[Start of section]
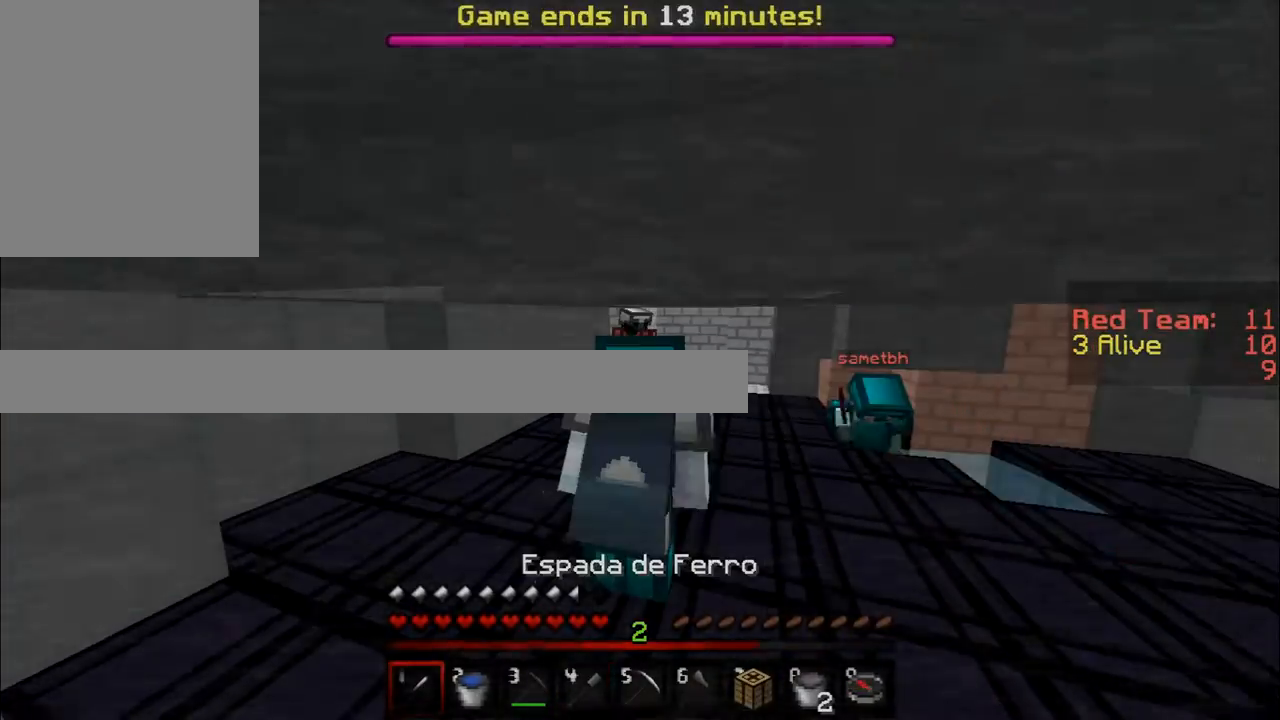
{"keys": [], "mouse": ["right"], "events": []}
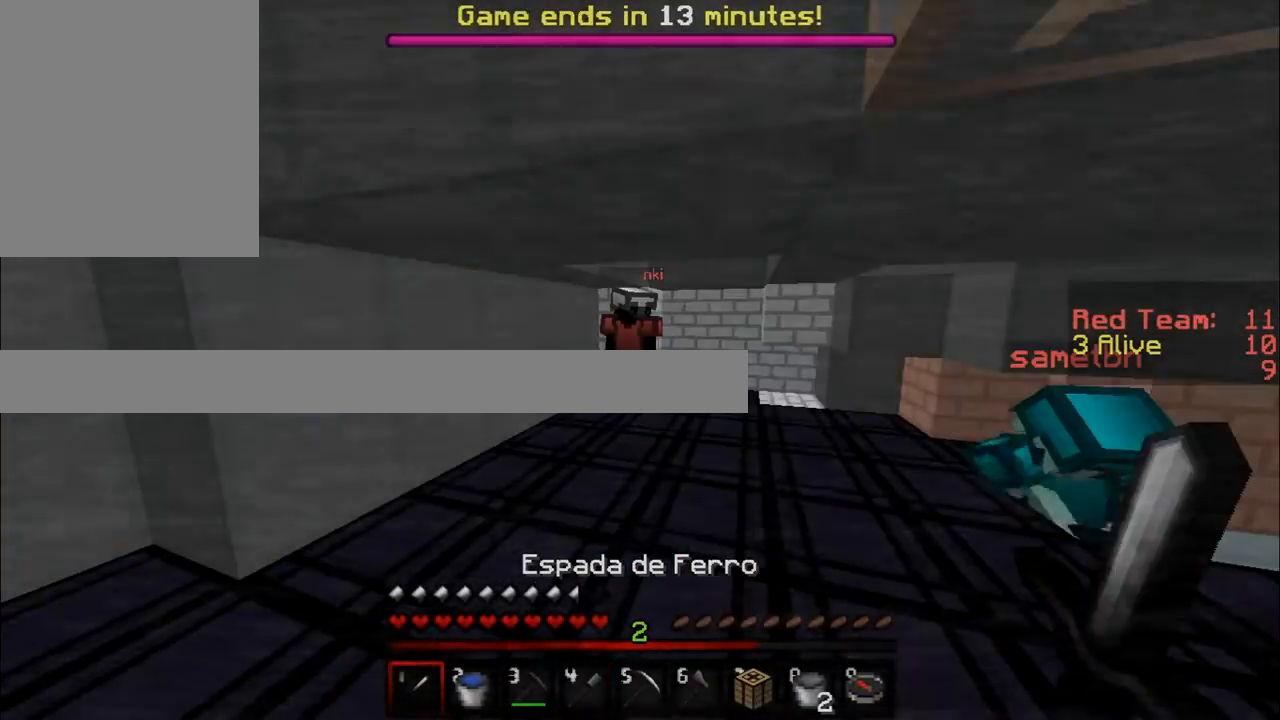
{"keys": ["w"], "mouse": [], "events": [[50, "mouse_right", "up"], [50, "w", "down"]]}
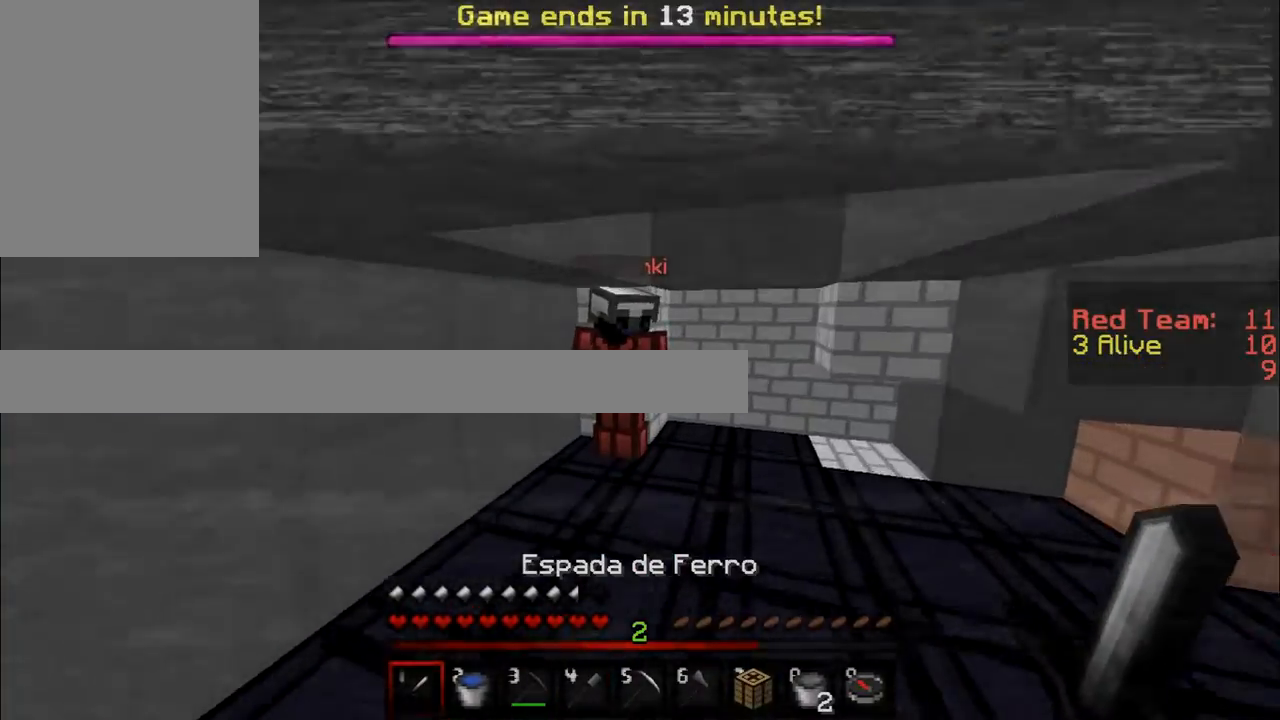
{"keys": ["w"], "mouse": [], "events": []}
[End of section]
A word-for-word copy of the listing is the goal; keep every picture out of it.

RESULT OF THIS EXERCISE:
{"keys": [], "mouse": ["right"], "events": []}
{"keys": ["w"], "mouse": [], "events": [[50, "mouse_right", "up"], [50, "w", "down"]]}
{"keys": ["w"], "mouse": [], "events": []}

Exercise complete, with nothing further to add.